Jackson, V. A., Mehmood, S., Chavent, M., Roversi, P., Carrasquero, M., del Toro, D., et al. (2016). Super-complexes of adhesion GPCRs and neural guidance receptors. Nature Communications, 7: 11184. doi:10.1038/ncomms11184.


Cite as: https://hdl.handle.net/11858/00-001M-0000-002A-6F4D-2
Abstract
Latrophilin adhesion-GPCRs (Lphn1-3 or ADGRL1-3) and Unc5 cell guidance receptors (Unc5A-D) interact with FLRT proteins (FLRT1-3), thereby promoting cell adhesion and repulsion, respectively. How the three proteins interact and function simultaneously is poorly understood. We show that Unc5D interacts with FLRT2 in cis, controlling cell adhesion in response to externally presented Lphn3. The ectodomains of the three proteins bind cooperatively.

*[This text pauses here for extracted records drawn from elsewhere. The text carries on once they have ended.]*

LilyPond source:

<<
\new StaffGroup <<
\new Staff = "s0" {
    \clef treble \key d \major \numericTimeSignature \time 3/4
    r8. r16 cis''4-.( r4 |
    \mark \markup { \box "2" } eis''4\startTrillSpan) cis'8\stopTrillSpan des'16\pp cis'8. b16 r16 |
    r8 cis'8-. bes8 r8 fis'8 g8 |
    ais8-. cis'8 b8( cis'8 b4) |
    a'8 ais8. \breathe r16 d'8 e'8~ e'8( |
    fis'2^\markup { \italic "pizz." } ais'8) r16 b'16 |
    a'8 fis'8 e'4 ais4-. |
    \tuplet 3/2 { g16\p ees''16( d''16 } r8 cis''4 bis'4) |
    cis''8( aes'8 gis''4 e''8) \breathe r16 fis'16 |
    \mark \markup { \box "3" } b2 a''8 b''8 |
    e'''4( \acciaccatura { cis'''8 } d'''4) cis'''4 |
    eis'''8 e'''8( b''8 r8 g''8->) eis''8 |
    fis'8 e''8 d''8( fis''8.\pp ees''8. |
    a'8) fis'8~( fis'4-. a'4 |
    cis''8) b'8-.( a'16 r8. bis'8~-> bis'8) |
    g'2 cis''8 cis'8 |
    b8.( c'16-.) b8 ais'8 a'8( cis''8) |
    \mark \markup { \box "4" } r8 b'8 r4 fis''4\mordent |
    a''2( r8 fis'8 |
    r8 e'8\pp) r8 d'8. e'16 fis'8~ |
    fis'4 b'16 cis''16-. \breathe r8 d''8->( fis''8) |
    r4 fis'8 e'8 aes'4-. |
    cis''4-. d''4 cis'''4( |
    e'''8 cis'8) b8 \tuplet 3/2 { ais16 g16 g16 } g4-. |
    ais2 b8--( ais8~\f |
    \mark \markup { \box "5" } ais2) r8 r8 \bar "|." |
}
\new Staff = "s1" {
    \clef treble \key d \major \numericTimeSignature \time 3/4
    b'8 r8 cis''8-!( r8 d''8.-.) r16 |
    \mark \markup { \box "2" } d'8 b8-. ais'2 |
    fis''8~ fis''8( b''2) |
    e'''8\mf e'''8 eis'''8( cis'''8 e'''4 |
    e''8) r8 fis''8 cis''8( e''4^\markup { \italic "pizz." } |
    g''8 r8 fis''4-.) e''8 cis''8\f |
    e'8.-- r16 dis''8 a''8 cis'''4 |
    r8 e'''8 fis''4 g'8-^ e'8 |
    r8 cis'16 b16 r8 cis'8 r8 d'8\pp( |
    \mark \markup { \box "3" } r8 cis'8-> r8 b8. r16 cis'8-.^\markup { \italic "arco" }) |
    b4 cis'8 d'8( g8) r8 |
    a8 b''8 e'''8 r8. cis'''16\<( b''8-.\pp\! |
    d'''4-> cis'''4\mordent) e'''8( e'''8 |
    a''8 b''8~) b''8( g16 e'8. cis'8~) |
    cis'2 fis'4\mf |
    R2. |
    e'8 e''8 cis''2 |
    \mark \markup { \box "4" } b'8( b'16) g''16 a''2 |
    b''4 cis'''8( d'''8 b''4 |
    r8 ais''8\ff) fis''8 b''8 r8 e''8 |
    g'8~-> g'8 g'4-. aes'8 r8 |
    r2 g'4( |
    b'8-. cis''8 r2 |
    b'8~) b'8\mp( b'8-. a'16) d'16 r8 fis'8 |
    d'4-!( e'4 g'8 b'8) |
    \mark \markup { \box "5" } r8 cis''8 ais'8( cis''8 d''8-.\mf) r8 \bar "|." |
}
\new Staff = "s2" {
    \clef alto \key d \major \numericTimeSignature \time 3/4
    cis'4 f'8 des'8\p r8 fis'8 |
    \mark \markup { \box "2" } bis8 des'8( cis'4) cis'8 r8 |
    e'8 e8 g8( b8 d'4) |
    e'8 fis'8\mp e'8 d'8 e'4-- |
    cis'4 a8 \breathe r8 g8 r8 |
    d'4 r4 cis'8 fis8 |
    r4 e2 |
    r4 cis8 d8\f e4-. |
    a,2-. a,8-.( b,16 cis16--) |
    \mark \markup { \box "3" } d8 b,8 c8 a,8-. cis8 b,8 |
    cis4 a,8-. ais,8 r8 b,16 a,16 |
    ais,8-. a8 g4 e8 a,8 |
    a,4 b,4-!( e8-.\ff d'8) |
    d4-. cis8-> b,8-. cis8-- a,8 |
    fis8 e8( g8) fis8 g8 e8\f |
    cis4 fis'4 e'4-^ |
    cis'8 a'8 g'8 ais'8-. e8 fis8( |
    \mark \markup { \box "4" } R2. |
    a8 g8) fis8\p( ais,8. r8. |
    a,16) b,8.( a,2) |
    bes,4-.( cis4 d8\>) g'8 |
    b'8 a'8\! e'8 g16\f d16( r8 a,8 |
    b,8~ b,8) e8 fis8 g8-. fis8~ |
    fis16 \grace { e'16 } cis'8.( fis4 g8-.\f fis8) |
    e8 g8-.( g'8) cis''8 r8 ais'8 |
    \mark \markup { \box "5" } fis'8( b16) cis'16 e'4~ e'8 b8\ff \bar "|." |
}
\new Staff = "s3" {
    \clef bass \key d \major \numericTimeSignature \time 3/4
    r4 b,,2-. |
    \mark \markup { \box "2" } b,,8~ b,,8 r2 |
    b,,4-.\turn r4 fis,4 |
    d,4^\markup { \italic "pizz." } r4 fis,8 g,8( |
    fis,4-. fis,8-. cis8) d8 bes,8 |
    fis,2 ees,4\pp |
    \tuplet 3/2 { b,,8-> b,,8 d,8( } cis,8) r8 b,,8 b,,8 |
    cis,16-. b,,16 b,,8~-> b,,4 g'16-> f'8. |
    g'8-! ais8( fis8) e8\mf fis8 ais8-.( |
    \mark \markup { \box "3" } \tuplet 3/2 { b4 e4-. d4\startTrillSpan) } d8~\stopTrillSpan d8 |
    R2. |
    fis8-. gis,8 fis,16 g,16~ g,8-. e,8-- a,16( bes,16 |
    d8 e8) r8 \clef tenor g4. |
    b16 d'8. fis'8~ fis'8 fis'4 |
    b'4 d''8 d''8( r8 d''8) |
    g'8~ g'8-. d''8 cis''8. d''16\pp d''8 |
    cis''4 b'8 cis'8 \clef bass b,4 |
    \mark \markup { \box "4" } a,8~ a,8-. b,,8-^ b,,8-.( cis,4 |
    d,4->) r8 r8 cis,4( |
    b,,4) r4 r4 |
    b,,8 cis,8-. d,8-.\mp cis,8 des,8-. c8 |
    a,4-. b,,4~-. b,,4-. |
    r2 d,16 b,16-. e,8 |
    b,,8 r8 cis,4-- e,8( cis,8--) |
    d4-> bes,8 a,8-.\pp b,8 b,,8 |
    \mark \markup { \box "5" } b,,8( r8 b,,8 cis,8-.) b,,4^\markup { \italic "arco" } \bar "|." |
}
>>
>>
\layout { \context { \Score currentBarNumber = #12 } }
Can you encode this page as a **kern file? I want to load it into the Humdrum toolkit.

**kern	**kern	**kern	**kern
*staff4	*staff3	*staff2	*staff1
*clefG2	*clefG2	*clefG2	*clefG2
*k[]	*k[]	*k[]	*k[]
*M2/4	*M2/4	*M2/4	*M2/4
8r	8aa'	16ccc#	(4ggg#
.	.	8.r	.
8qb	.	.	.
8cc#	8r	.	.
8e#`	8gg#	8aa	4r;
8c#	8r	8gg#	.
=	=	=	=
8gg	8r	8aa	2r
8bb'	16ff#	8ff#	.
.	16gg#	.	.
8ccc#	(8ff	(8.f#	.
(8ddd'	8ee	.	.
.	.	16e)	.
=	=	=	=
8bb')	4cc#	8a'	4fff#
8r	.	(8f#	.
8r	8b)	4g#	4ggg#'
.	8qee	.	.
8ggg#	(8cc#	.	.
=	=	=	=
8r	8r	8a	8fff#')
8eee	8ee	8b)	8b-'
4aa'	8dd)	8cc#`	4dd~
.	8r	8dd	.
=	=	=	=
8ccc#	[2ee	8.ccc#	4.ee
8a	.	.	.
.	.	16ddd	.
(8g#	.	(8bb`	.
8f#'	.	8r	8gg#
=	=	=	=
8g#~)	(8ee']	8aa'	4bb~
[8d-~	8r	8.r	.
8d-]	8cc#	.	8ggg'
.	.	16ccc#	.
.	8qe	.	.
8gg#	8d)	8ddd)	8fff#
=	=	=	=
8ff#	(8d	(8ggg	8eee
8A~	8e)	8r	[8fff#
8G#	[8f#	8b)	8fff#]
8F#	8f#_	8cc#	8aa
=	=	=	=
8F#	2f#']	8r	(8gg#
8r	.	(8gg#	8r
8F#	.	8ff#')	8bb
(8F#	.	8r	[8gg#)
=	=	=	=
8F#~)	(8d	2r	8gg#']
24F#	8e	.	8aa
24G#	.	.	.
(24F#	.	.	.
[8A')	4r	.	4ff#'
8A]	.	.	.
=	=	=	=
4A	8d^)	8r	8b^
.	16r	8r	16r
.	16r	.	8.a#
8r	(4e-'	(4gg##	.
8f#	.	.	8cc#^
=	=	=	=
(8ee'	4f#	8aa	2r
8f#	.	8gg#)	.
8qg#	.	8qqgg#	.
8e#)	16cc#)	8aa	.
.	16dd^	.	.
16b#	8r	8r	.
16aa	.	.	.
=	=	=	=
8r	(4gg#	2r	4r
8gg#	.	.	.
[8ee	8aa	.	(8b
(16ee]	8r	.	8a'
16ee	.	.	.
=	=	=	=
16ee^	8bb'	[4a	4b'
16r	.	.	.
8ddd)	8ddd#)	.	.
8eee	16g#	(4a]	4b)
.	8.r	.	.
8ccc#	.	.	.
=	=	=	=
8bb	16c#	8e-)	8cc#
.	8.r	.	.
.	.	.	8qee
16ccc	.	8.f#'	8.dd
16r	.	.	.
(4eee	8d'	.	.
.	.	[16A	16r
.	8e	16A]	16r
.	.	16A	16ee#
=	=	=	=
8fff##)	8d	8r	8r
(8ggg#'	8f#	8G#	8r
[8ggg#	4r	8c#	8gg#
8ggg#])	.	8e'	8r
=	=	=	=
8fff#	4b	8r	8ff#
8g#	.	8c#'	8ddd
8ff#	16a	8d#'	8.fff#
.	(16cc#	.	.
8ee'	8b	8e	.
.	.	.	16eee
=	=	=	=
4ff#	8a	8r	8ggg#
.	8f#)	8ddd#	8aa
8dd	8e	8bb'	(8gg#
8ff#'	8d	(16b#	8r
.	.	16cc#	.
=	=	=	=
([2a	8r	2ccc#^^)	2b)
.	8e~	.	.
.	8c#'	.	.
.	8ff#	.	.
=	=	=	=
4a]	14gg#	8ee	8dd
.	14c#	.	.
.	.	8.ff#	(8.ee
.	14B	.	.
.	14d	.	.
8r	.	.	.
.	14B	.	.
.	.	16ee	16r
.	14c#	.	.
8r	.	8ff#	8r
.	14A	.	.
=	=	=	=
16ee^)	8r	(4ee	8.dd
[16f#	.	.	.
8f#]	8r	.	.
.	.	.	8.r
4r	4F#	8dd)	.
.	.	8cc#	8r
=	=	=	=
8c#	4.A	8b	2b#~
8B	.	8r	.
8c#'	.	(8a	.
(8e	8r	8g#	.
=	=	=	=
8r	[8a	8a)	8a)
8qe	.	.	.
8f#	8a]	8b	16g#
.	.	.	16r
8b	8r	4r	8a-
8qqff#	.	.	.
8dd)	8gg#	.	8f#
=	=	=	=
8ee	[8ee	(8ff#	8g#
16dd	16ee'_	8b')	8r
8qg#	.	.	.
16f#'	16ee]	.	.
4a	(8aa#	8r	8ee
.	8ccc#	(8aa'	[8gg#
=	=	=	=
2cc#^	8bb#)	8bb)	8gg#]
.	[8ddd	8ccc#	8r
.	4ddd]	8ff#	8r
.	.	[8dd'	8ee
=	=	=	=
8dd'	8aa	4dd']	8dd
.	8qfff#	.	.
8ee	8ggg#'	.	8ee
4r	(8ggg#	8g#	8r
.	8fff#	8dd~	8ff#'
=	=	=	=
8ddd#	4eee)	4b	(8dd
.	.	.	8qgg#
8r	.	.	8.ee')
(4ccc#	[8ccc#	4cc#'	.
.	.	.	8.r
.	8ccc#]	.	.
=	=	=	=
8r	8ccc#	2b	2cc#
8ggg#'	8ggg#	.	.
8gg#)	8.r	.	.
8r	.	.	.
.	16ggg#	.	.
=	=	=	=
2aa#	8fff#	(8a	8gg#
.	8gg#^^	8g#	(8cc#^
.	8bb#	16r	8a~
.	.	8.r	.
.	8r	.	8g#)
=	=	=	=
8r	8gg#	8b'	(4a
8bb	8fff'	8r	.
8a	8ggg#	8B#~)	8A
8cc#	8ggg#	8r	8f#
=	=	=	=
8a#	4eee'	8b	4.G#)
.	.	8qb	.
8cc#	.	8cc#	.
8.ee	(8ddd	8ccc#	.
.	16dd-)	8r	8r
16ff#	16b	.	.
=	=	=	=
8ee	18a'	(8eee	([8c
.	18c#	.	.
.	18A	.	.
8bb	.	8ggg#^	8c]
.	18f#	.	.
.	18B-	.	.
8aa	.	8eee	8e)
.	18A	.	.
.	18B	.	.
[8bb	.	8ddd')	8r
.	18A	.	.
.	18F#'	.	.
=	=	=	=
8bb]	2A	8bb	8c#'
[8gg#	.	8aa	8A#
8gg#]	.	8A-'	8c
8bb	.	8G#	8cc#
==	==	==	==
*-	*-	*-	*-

Crystal structures of the ternary complex formed by the extracellular domains reveal that Lphn3 dimerizes when bound to FLRT2:Unc5, resulting in a stoichiometry of 1:1:2 (FLRT2:Unc5D:Lphn3). This 1:1:2 complex further dimerizes to form a larger 'super-complex' (2:2:4), using a previously undescribed binding motif in the Unc5D TSP1 domain. Molecular dynamics simulations, point-directed mutagenesis and mass spectrometry demonstrate the stability and molecular properties of these complexes. Our data exemplify how receptors increase their functional repertoire by forming different context-dependent higher-order complexes.